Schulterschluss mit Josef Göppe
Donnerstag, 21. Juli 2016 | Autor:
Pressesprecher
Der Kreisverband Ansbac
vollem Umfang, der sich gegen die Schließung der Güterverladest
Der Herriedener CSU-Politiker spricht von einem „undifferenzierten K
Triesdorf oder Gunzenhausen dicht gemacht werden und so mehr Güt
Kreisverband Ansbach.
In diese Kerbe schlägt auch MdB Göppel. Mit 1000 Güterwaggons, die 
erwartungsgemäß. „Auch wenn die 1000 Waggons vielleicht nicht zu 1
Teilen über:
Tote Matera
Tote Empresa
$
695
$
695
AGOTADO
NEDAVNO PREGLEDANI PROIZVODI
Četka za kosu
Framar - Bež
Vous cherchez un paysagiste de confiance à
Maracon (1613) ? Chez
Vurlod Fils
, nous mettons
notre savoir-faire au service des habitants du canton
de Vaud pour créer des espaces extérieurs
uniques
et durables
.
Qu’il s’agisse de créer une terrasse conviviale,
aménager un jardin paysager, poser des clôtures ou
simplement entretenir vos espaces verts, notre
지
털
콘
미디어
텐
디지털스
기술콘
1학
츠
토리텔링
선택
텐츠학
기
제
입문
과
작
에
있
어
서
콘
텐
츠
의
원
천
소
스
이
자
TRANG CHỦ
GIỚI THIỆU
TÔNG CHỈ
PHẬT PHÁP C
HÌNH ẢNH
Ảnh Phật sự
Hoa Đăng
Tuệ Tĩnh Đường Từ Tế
...
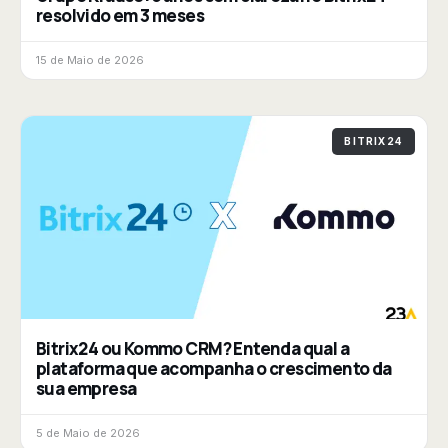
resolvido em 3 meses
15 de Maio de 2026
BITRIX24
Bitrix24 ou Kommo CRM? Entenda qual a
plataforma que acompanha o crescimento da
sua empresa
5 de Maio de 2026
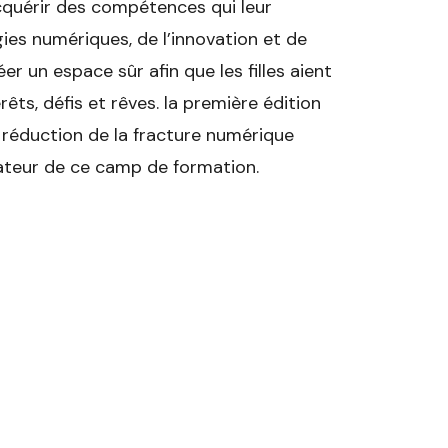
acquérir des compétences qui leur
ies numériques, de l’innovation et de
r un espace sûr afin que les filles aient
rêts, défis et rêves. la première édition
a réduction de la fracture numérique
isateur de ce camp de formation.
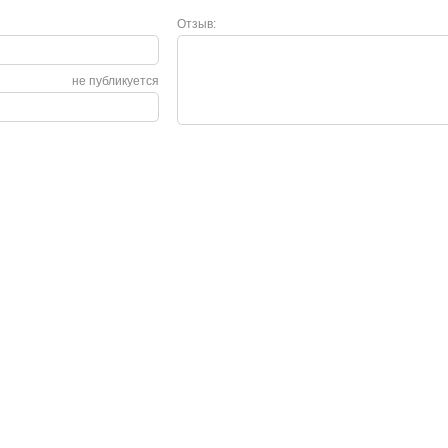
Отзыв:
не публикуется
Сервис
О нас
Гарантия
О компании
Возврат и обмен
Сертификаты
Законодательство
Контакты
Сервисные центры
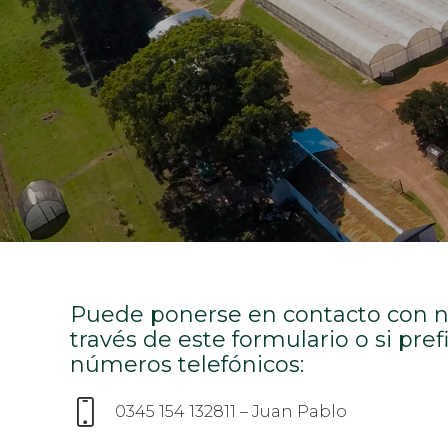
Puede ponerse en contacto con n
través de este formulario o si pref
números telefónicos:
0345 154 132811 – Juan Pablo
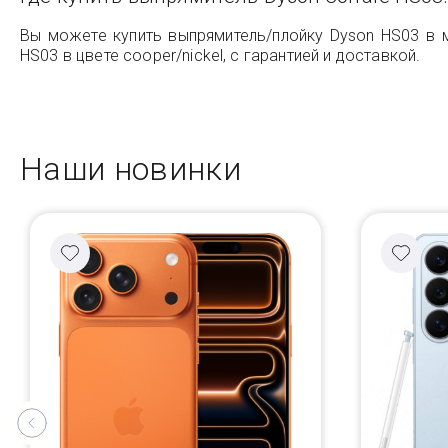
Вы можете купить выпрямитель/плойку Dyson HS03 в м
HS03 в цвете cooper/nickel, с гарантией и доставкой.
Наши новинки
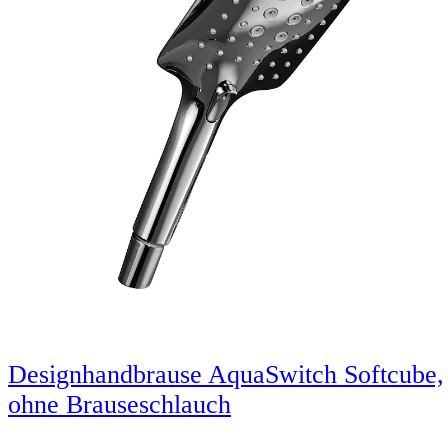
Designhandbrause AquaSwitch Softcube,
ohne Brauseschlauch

**EXERCISE:** Copy out everything in the rows from the line containing "Вы можете купить" down to the line containing "ohne Brauseschlauch", leaving out the pictures.

**RESULT:**
Вы можете купить выпрямитель/плойку Dyson HS03 в м
HS03 в цвете cooper/nickel, с гарантией и доставкой.
Наши новинки
Designhandbrause AquaSwitch Softcube,
ohne Brauseschlauch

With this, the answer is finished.